The plaintiff claimed she was entitled to prejudgment interest pursuant to California Insurance Code Section 10111.2, which provides that “[w]hen the insurer has received all information needed to determine liability for a claim and the insurer determines that liability exists and fails to make payment of benefits to the insured within 30 calendar days after the insurer has received that information, any delayed payment shall bear interest, beginning the 31st calendar day, at the rate of 10 percent per year.”

In opposing the defendants’ motion to dismiss, the plaintiff asserted that Section 10111.2 was saved from preemption by ERISA’s “savings clause,” which states that “[e]xcept as provided in subparagraph (B), nothing in this subchapter shall be construed to exempt or relieve any person from any law of any State which regulates insurance, banking, or securities.” 29 U.S.C. 1144(b)(2)(A).

In Gilson v. Macy’s Inc. Long Term Disability Plan, et al., the U.S. District Court for the Northern District of California found that prejudgment interest does not fall within ERISA’s savings clause because it is not “ ‘specifically directed toward the [insurance industry].’ ” Pilot Life v. Dedeaux, 481 U.S. 41, 50 (1987). 

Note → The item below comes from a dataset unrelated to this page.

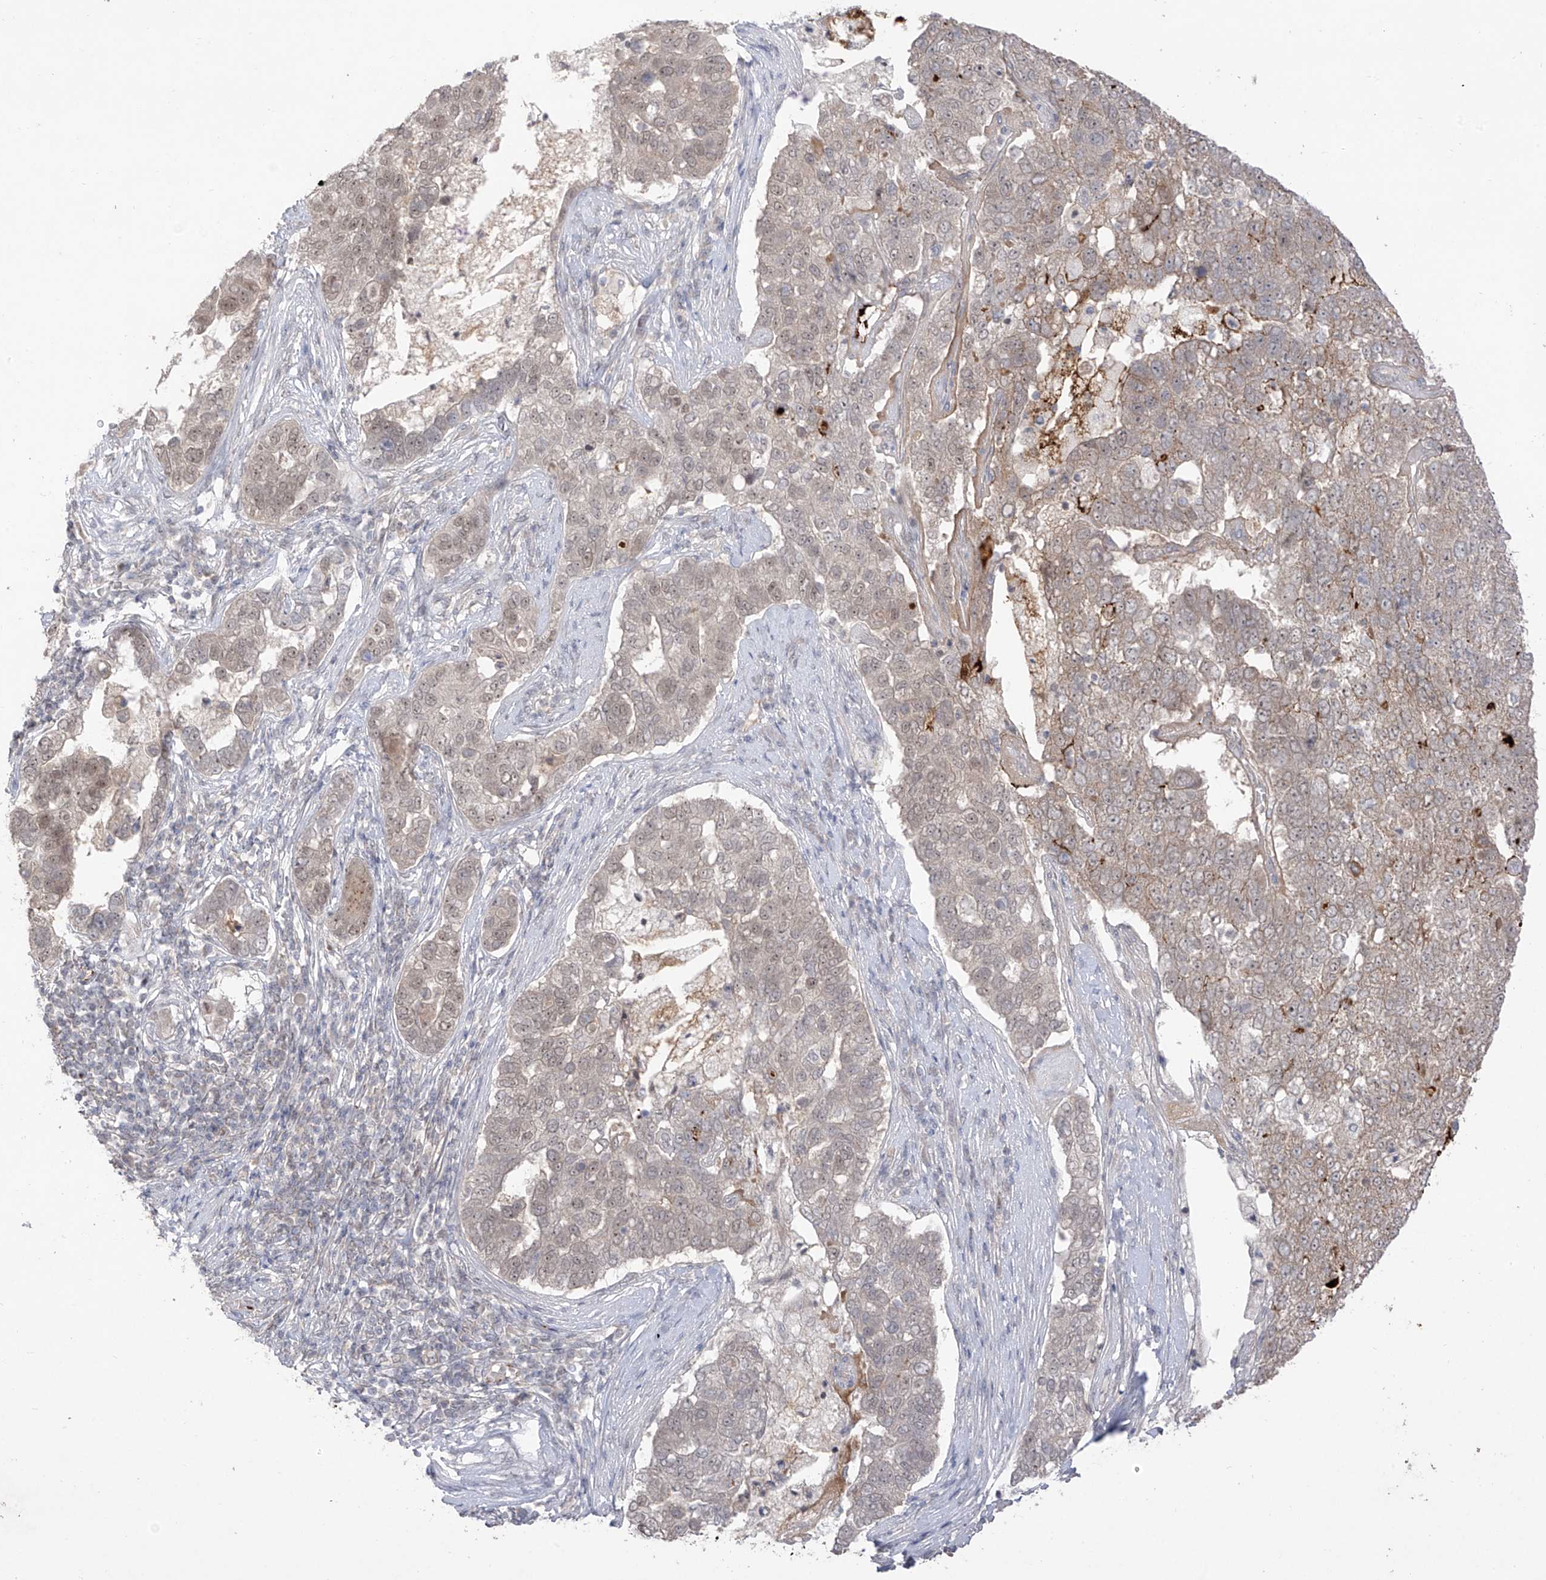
{"staining": {"intensity": "weak", "quantity": "25%-75%", "location": "cytoplasmic/membranous,nuclear"}, "tissue": "pancreatic cancer", "cell_type": "Tumor cells", "image_type": "cancer", "snomed": [{"axis": "morphology", "description": "Adenocarcinoma, NOS"}, {"axis": "topography", "description": "Pancreas"}], "caption": "Human pancreatic adenocarcinoma stained for a protein (brown) displays weak cytoplasmic/membranous and nuclear positive positivity in approximately 25%-75% of tumor cells.", "gene": "OGT", "patient": {"sex": "female", "age": 61}}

In holding that ERISA preempted Section 10111.2, the court recognized that other judges in the Northern District of California have uniformly denied state law claims based on Section 10111.2 on the ground that “allowing a plaintiff to proceed with a state law claim under [S]ection 10111.2 would effectively impose a mandatory prejudgment interest rate of ten percent on successful ERISA claims, improperly expanding the scope of ERISA damages and supplementing the ERISA enforcement remedy.” Prado v. Allied Domecq Spirits and Wine Group Disability Income Policy, 800 F. Supp. 2d 1077, 1100 (N.D. Cal. July 22, 2011).

Accordingly, the plaintiff’s state law claim for prejudgment interest was dismissed with prejudice.